PLANTS IN FLOWER: Cowslip, Primula, Winter-sweet, Eucalyptus, Nepeta, Roses, Hebe, Lungwort, Beauty Berry, Himalayan Honeysuckle, Viburnum.
In the middle of the month there were a few really warm, clear days. Making the best of the benign weather, I planted out masses of spring bulbs, notably hundreds of poeticus narcissus in the grass along the driveway. Nearby, on the steep bank beneath the hazels, lots of self-seeded foxgloves are springing up. I also planted a number of new shrubs along the driveway at the same time: a witch hazel, two flowering 'Buffalo' Ribes for their early yellow blossom and a white-flowered, ornamental cherry tree which I had taken as a cutting from a friend's garden.
In the wide herbaceous border, I added a variety of new alliums including the tall 'Violet Beauty', the purple 'A. Aflatunense' and the whitish-green 'A. Multibulbosum' to the planting scheme and put in some of the small pure-white allium 'A. Cowanii' amongst the day lilies around the pond. I also planted a few of my precious evergreen African iris, the tall yellow 'Chelsea', alongside the roses, although I am nervous about their hardiness. As always, it was a pleasure to plant up a number of terracotta pots with a selection of spring flowing bulbs: hyacinth, white narcissi, the stunning metallic 'Allium Christophiii' and some fragrant miniature daffodils.
Finally, I cut back all the shrubs around the courtyard and tidied up the raised bed ready for the Spring. I cut back quite a few of the hellebore leaves to enable them to show their flowers off to best advantage when they emerge in the next couple of months.
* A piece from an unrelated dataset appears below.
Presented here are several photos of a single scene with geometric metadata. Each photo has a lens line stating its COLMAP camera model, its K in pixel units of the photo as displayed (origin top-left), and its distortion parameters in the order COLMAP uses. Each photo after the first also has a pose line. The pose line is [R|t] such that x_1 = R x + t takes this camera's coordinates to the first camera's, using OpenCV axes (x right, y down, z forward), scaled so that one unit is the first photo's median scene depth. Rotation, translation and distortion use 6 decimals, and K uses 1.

I could already see a few green shoots of early crocus and the buds of the red pulmonaria appearing amidst the fallen leaves. My wonderful, evergreen para-hebe which tumbles over the edge of this bed is still in bloom with it's miniature white flowers. At the end, I mulched the whole bed with dark, composted bark to keep down the weeds and provide a good foil for the white snowdrops and hellebore.
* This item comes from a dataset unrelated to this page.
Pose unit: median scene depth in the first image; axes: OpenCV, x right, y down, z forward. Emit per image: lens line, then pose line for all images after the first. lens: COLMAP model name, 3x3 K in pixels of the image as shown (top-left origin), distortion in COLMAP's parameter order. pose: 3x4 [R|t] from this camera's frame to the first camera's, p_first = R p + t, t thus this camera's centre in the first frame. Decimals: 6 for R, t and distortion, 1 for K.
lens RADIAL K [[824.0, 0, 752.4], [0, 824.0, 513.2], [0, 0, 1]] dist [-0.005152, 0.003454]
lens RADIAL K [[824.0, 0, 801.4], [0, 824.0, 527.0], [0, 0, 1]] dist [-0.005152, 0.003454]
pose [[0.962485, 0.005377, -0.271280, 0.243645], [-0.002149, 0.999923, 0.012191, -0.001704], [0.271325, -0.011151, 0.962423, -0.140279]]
I raked the rotting leaves from the gravel in the courtyard and driveway and threw them into one of the old sacks which was used to deliver the bark chips, so as to turn them into compost for the vegetable garden. However, I left quite a lot of seed head on the plants all around the garden, including many of the allium heads as food for the birds, rather than cutting them down as part of the general tidying up: I will wait until March next year to do this. I brought indoors all my geraniums and tender plants and then, having wrapped up my least hardy plants in thermal fleece for the Winter, I was satisfied that I had put the garden 'to bed' for the Winter.